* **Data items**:

⁂

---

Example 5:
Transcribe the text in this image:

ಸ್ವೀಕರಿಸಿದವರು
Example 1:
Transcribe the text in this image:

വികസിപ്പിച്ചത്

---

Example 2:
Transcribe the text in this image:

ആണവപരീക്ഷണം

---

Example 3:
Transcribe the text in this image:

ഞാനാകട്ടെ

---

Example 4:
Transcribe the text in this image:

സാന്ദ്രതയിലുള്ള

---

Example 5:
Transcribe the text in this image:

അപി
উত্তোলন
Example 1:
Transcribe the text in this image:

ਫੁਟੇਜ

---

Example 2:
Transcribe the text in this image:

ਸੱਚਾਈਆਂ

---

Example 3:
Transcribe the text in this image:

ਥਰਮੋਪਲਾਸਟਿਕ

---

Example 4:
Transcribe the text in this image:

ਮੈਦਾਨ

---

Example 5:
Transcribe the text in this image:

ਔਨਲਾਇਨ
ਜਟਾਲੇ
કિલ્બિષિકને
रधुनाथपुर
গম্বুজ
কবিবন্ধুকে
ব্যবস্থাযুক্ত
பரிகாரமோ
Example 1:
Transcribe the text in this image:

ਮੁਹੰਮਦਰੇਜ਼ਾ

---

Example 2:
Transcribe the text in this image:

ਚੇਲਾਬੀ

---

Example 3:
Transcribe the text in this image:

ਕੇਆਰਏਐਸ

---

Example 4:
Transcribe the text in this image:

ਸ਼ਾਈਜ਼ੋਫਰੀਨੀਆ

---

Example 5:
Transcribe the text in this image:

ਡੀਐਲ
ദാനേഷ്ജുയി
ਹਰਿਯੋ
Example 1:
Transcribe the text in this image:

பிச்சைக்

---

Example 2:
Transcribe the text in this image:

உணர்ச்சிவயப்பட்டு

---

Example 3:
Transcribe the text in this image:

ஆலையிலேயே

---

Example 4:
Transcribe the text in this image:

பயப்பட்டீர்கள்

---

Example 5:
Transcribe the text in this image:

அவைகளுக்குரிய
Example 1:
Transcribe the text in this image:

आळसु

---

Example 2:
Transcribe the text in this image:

⁂

* **EXERCISE PROMPT**:
Output every line of the rows above verbatim, without changing anything.

* **RESULT OF THIS TASK**:
---

Example 5:
Transcribe the text in this image:

ಸ್ವೀಕರಿಸಿದವರು
Example 1:
Transcribe the text in this image:

വികസിപ്പിച്ചത്

---

Example 2:
Transcribe the text in this image:

ആണവപരീക്ഷണം

---

Example 3:
Transcribe the text in this image:

ഞാനാകട്ടെ

---

Example 4:
Transcribe the text in this image:

സാന്ദ്രതയിലുള്ള

---

Example 5:
Transcribe the text in this image:

അപി
উত্তোলন
Example 1:
Transcribe the text in this image:

ਫੁਟੇਜ

---

Example 2:
Transcribe the text in this image:

ਸੱਚਾਈਆਂ

---

Example 3:
Transcribe the text in this image:

ਥਰਮੋਪਲਾਸਟਿਕ

---

Example 4:
Transcribe the text in this image:

ਮੈਦਾਨ

---

Example 5:
Transcribe the text in this image:

ਔਨਲਾਇਨ
ਜਟਾਲੇ
કિલ્બિષિકને
रधुनाथपुर
গম্বুজ
কবিবন্ধুকে
ব্যবস্থাযুক্ত
பரிகாரமோ
Example 1:
Transcribe the text in this image:

ਮੁਹੰਮਦਰੇਜ਼ਾ

---

Example 2:
Transcribe the text in this image:

ਚੇਲਾਬੀ

---

Example 3:
Transcribe the text in this image:

ਕੇਆਰਏਐਸ

---

Example 4:
Transcribe the text in this image:

ਸ਼ਾਈਜ਼ੋਫਰੀਨੀਆ

---

Example 5:
Transcribe the text in this image:

ਡੀਐਲ
ദാനേഷ്ജുയി
ਹਰਿਯੋ
Example 1:
Transcribe the text in this image:

பிச்சைக்

---

Example 2:
Transcribe the text in this image:

உணர்ச்சிவயப்பட்டு

---

Example 3:
Transcribe the text in this image:

ஆலையிலேயே

---

Example 4:
Transcribe the text in this image:

பயப்பட்டீர்கள்

---

Example 5:
Transcribe the text in this image:

அவைகளுக்குரிய
Example 1:
Transcribe the text in this image:

आळसु

---

Example 2:
Transcribe the text in this image:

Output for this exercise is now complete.